Ireland is a small economy of just 4.5 million people with a GDP of about 166 billion euros. With just a small fraction of the funds already set aside for this purpose the European authorities and IMF can loan Ireland any funds needed in the next year or two at very low interest rates. We are talking about some 80-90 billion euros over the next three years, out of a 750 billion euro fund.
Once these borrowing needs are guaranteed, Ireland would not have to worry about spikes in its borrowing costs like the one that provoked the current crisis, in which interest rates on their 10-year bonds shot up from six to nine percent in a matter of weeks. This creates self-fulfilling prophecies in which a debt burden becomes unsustainable because the "bond vigilantes" think it might be.

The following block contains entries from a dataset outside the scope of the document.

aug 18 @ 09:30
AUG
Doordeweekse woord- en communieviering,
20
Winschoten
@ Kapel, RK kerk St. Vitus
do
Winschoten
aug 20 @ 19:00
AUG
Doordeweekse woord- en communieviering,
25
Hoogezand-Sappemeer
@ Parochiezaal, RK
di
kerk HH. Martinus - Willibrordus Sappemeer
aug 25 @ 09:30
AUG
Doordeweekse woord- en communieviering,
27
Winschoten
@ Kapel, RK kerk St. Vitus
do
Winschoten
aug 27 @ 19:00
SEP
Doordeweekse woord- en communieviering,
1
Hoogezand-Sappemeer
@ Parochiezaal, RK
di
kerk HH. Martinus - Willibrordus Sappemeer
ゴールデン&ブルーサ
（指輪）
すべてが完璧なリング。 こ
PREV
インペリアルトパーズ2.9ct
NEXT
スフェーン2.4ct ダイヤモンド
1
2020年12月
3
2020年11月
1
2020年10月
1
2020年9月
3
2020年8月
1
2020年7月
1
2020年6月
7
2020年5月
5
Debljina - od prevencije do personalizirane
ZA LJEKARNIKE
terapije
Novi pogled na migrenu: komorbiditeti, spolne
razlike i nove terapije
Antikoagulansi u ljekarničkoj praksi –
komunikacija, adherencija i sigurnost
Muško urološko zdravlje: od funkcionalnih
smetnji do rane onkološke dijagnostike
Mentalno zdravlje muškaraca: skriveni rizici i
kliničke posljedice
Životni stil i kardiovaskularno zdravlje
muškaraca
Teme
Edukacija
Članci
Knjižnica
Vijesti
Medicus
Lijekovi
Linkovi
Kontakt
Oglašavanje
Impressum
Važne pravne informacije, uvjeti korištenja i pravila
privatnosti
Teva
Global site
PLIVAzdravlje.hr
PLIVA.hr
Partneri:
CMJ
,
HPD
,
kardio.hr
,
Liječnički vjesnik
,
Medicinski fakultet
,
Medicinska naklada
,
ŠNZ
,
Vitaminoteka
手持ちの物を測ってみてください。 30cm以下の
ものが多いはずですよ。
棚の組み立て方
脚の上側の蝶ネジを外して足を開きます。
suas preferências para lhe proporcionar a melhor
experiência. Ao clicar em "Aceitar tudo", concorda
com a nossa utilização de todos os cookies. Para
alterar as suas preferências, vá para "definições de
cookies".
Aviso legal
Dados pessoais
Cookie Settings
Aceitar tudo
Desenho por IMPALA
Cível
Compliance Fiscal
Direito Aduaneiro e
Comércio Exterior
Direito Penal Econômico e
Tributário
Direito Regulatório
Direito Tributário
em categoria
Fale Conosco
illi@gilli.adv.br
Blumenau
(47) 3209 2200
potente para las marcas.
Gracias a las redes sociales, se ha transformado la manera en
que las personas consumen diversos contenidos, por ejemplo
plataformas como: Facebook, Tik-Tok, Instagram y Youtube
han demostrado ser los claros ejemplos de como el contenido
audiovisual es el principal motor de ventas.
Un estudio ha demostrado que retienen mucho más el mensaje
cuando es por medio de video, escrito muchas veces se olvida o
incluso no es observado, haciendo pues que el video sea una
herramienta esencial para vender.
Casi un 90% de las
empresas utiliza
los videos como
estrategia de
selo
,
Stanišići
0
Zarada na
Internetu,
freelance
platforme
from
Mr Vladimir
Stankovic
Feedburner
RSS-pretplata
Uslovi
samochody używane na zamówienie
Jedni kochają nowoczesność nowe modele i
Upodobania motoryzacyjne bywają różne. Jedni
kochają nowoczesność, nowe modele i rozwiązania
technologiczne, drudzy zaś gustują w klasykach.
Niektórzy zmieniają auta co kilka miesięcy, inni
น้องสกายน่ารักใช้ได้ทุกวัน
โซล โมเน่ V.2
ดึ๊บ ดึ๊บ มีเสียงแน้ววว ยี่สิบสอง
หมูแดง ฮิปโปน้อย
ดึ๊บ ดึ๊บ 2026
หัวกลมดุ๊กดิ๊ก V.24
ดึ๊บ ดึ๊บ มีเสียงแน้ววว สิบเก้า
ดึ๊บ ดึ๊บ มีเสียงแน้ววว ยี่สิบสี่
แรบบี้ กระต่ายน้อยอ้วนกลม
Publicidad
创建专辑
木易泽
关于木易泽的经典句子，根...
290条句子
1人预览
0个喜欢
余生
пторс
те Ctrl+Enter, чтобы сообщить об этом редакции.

The European authorities could scrap their pro-cyclical conditions and instead allow for Ireland to undertake a temporary fiscal stimulus to get their economy growing again. That is the most feasible, practical alternative to continued recession.

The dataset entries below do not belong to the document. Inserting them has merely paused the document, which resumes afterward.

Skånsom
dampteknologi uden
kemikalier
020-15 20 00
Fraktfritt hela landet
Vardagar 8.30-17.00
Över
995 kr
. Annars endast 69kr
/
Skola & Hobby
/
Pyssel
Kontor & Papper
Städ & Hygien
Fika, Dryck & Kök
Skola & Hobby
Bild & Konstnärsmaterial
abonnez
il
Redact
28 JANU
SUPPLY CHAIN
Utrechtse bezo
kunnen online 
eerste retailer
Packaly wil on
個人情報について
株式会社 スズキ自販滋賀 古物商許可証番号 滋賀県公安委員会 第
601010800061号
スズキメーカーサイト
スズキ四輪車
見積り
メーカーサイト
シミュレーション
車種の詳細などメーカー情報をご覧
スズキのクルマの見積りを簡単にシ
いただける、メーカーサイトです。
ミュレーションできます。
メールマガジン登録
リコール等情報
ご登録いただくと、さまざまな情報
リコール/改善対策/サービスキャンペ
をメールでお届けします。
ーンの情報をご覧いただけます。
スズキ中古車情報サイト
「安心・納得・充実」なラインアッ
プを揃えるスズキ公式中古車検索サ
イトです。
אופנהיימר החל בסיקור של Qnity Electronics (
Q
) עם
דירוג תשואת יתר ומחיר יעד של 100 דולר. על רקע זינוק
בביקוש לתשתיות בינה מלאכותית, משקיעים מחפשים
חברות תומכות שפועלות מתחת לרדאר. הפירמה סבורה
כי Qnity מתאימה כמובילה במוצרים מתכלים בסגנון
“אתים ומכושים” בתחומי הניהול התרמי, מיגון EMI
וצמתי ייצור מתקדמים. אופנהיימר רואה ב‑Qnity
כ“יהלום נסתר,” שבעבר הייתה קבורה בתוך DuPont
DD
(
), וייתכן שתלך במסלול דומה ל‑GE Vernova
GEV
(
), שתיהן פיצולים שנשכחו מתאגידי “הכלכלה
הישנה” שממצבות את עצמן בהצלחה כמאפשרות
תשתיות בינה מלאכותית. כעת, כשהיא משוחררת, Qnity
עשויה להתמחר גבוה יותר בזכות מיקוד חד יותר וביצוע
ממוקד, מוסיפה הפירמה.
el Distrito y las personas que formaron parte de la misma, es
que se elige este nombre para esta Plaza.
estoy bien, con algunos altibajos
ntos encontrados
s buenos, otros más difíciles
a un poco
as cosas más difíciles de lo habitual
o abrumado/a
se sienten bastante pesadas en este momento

Instead, the European authorities are trying what the IMF, in its July 2010 Article IV consultation with the Irish government, calls an "internal devaluation". This is a process of shrinking the economy and creating so much unemployment that wages fall dramatically, and the Irish economy becomes more competitive internationally on the basis of lower unit labor costs. This would allow the economy to recover from the stimulus of external demand, i.e. by increasing its net exports.
Aside from huge social costs and economic waste involved in such a strategy, it's tough to think of examples where it has actually worked. And it's even less likely in this case when you look at Ireland's major export markets: the Eurozone, UK, and U.S. – which don't look like they will be sources of booming demand for Irish exports in the immediate future.
If you want to see how right-wing and 19th century-brutal the European authorities are being, just compare them to Ben Bernanke, the Republican chair of the US Federal Reserve. He recently initiated a second round of "quantitative easing", or creating money – another $600 billion dollars over the next six months. And today he made it clear that the purpose of such money creation was so that the Federal government could use it for another round of fiscal stimulus. The ECB could do something similar, if not for its rightist ideology and politics.
While Ireland may seem outgunned in any confrontation with the European authorities, it is far from powerless. The European authorities and their banker allies do not want to see Ireland default on its debt or exit from the Euro. This is true for all the "PIIGS" countries, although they all face different situations. But Ireland has already lost more – in terms of output and employment – that it might have lost in a restructuring/default and possibly even an exit from the Euro. The question is, how much more are they willing to sacrifice in order to satisfy the wishes of the European authorities?
This column was published by The Guardian Unlimited (UK) on November 19, 2010.